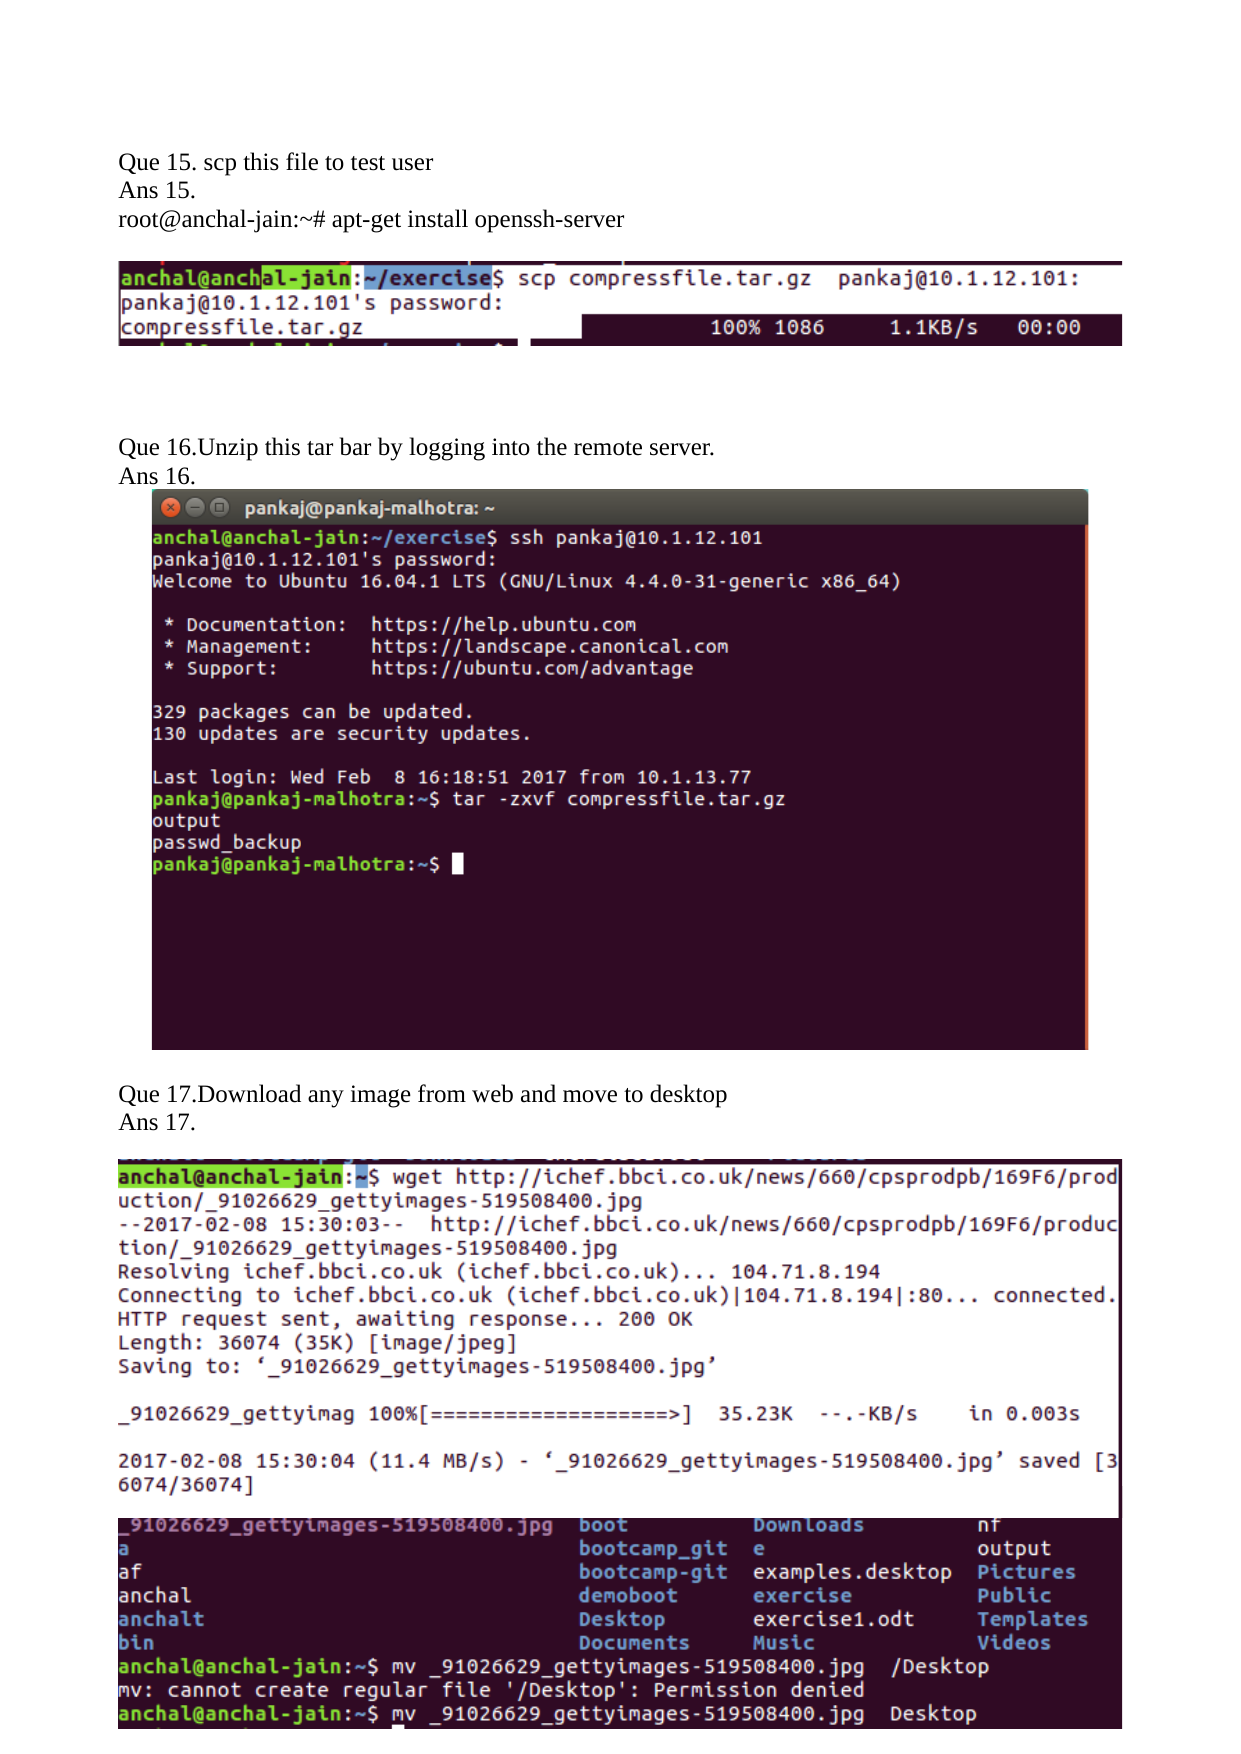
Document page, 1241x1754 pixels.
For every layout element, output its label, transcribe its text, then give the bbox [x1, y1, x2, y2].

text Ans 17. [118, 1107, 1122, 1136]
text Que 17.Download any image from web and move to desktop [118, 1079, 1122, 1107]
picture [151, 489, 1089, 1050]
picture [118, 261, 1123, 346]
text Que 16.Unzip this tar bar by logging into the remote server. [118, 432, 1122, 461]
text Ans 15. [118, 176, 1122, 204]
text Ans 16. [118, 461, 1122, 489]
text Que 15. scp this file to test user [118, 147, 1122, 176]
picture [118, 1159, 1123, 1729]
text root@anchal-jain:~# apt-get install openssh-server [118, 204, 1122, 233]
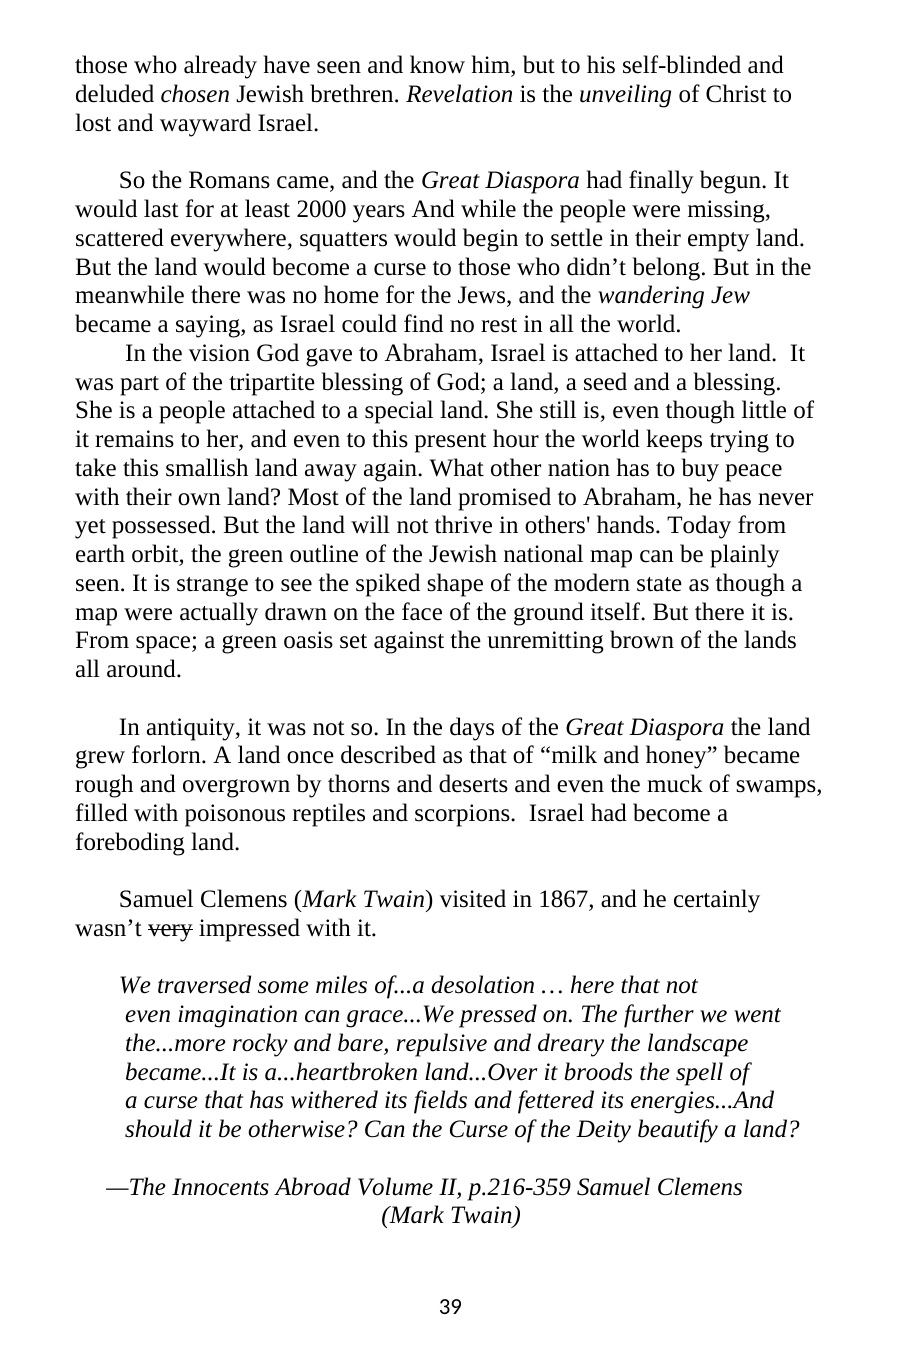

★ ★ ★

▶ GIVEN EXERCISE
Please render the material above as a Markdown table with the columns Row and Line, one numbered row per line, skipping blank lines. Leave the pictures out of the answer.

▶ RESULT OF THIS TASK
| Row | Line |
|---|---|
| 1 | Document page, 1241x1754 pixels. |
| 2 | For every layout element, output its label, transcribe its text, then give the bbox [x1, y1, x2, y2]. |
| 3 | text Ans 17. [118, 1107, 1122, 1136] |
| 4 | text Que 17.Download any image from web and move to desktop [118, 1079, 1122, 1107] |
| 5 | picture [151, 489, 1089, 1050] |
| 6 | picture [118, 261, 1123, 346] |
| 7 | text Que 16.Unzip this tar bar by logging into the remote server. [118, 432, 1122, 461] |
| 8 | text Ans 15. [118, 176, 1122, 204] |
| 9 | text Ans 16. [118, 461, 1122, 489] |
| 10 | text Que 15. scp this file to test user [118, 147, 1122, 176] |
| 11 | picture [118, 1159, 1123, 1729] |
| 12 | text root@anchal-jain:~# apt-get install openssh-server [118, 204, 1122, 233] |